Saved entries:
_ _ _ _ _ _ _

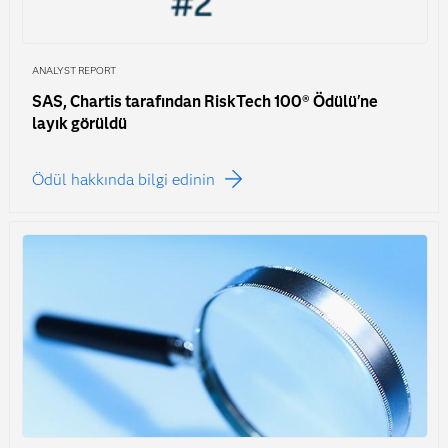
ANALYST REPORT
SAS, Chartis tarafından RiskTech 100® Ödülü'ne
layık görüldü
Ödül hakkında bilgi edinin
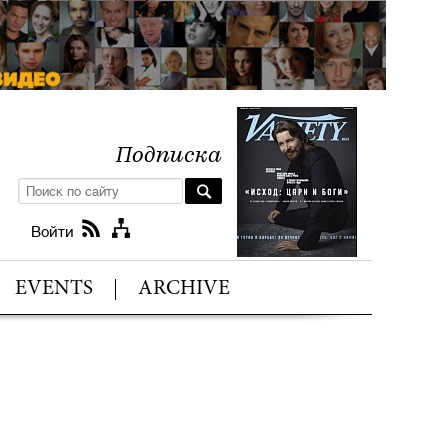
Подписка
Войти
EVENTS
ARCHIVE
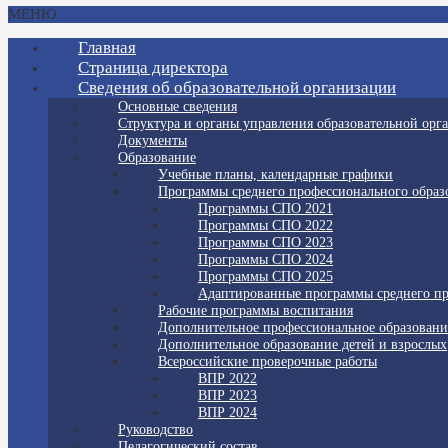
МЕНЮ
Главная
Страница директора
Сведения об образовательной организации
Основные сведения
Структура и органы управления образовательной орг
Документы
Образование
Учебные планы, календарные графики
Программы среднего профессионального образ
Программы СПО 2021
Программы СПО 2022
Программы СПО 2023
Программы СПО 2024
Программы СПО 2025
Адаптированные программы среднего пр
Рабочие программы воспитания
Дополнительное профессиональное образовани
Дополнительное образование детей и взрослых
Всероссийские проверочные работы
ВПР 2022
ВПР 2023
ВПР 2024
Руководство
Педагогический состав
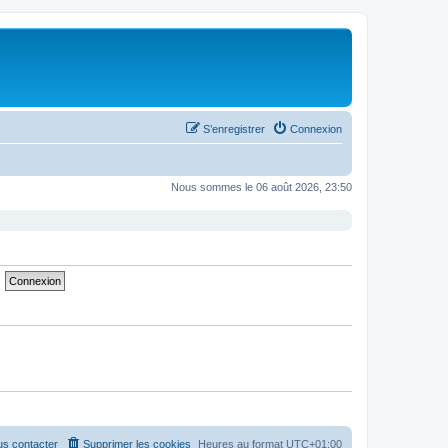
S’enregistrer
Connexion
Nous sommes le 06 août 2026, 23:50
s contacter
Supprimer les cookies
Heures au format
UTC+01:00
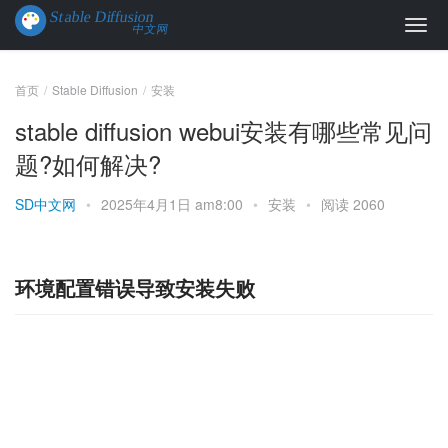
首页
Stable Diffusion
安装
stable diffusion webui安装有哪些常见问
题?如何解决?
SD中文网
•
2025年4月1日 am8:00
•
安装
•
阅读 2060
环境配置错误导致安装失败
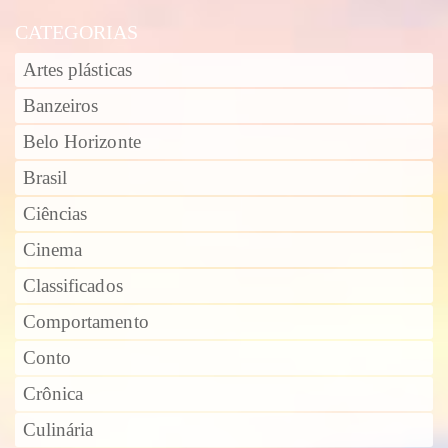
CATEGORIAS
Artes plásticas
Banzeiros
Belo Horizonte
Brasil
Ciências
Cinema
Classificados
Comportamento
Conto
Crônica
Culinária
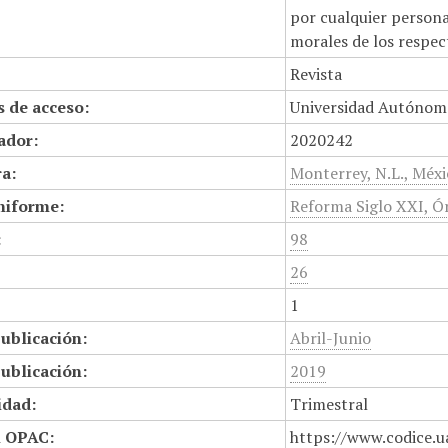
por cualquier persona,
morales de los respec
Revista
 de acceso:
Universidad Autónom
cador:
2020242
a:
Monterrey, N.L., Méx
niforme:
Reforma Siglo XXI, Ór
:
98
26
1
ublicación:
Abril-Junio
ublicación:
2019
idad:
Trimestral
n OPAC:
https://www.codice.u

_ _ _ _ _ _ _

Gather every line from the records that contains the string "среднего".

• _Exercise output_:
Программы среднего профессионального образ
Адаптированные программы среднего пр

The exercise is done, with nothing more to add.